🤖 AI Summary
Current large language models (LLMs) often generate syntactically correct but functionally incorrect Verilog code due to low-quality training data. To address this, we propose AutoVeriFix—a Python-assisted, two-stage framework. First, it automatically synthesizes a high-level, executable Python reference model and generates corresponding automated test stimuli. Second, it identifies functional discrepancies by comparing RTL simulation outputs against the Python model’s behavior, then iteratively guides the LLM to refine its Verilog generation. Its core innovation lies in adopting lightweight, executable Python models as functional golden references, enabling a closed-loop simulation-driven feedback mechanism—overcoming the limitation of conventional approaches that rely solely on syntactic validation. Experiments across diverse digital circuit design tasks demonstrate that AutoVeriFix significantly improves functional correctness, achieving an average 23.6% absolute gain over state-of-the-art methods, while maintaining high reliability and engineering practicality.
📝 Abstract
Large language models (LLMs) have demonstrated impressive capabilities in generating software code for high-level programming languages such as Python and C++. However, their application to hardware description languages, such as Verilog, is challenging due to the scarcity of high-quality training data. Current approaches to Verilog code generation using LLMs often focus on syntactic correctness, resulting in code with functional errors.

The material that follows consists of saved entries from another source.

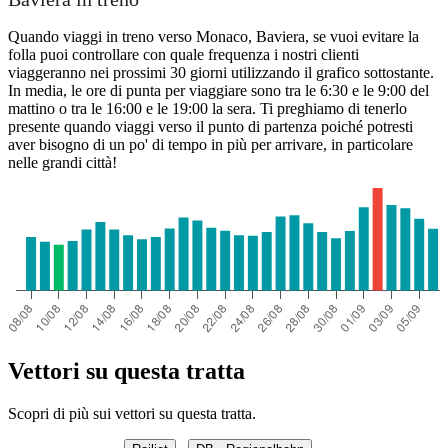
Quando viaggi in treno verso Monaco, Baviera, se vuoi evitare la
folla puoi controllare con quale frequenza i nostri clienti
viaggeranno nei prossimi 30 giorni utilizzando il grafico sottostante.
In media, le ore di punta per viaggiare sono tra le 6:30 e le 9:00 del
mattino o tra le 16:00 e le 19:00 la sera. Ti preghiamo di tenerlo
presente quando viaggi verso il punto di partenza poiché potresti
aver bisogno di un po' di tempo in più per arrivare, in particolare
nelle grandi città!
Vettori su questa tratta
Scopri di più sui vettori su questa tratta.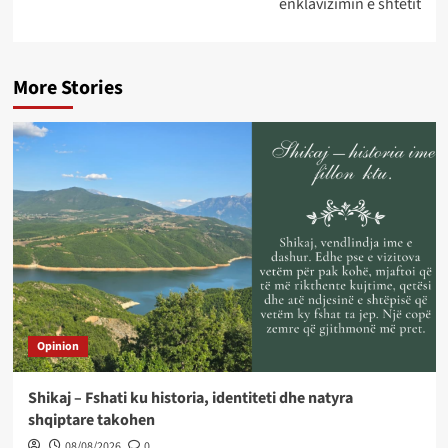
enklavizimin e shtetit
More Stories
Opinion
Shikaj – Fshati ku historia, identiteti dhe natyra
shqiptare takohen
08/08/2026
0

To address these challenges, we present AutoVeriFix, a novel Python-assisted two-stage framework designed to enhance the functional correctness of LLM-generated Verilog code. In the first stage, LLMs are employed to generate high-level Python reference models that define the intended circuit behavior. In the second stage, these Python models facilitate the creation of automated tests that guide the generation of Verilog RTL implementations. Simulation discrepancies between the reference model and the Verilog code are iteratively used to identify and correct errors, thereby improving the functional accuracy and reliability of the LLM-generated Verilog code. Experimental results demonstrate that our approach significantly outperforms existing state-of-the-art methods in improving the functional correctness of generated Verilog code.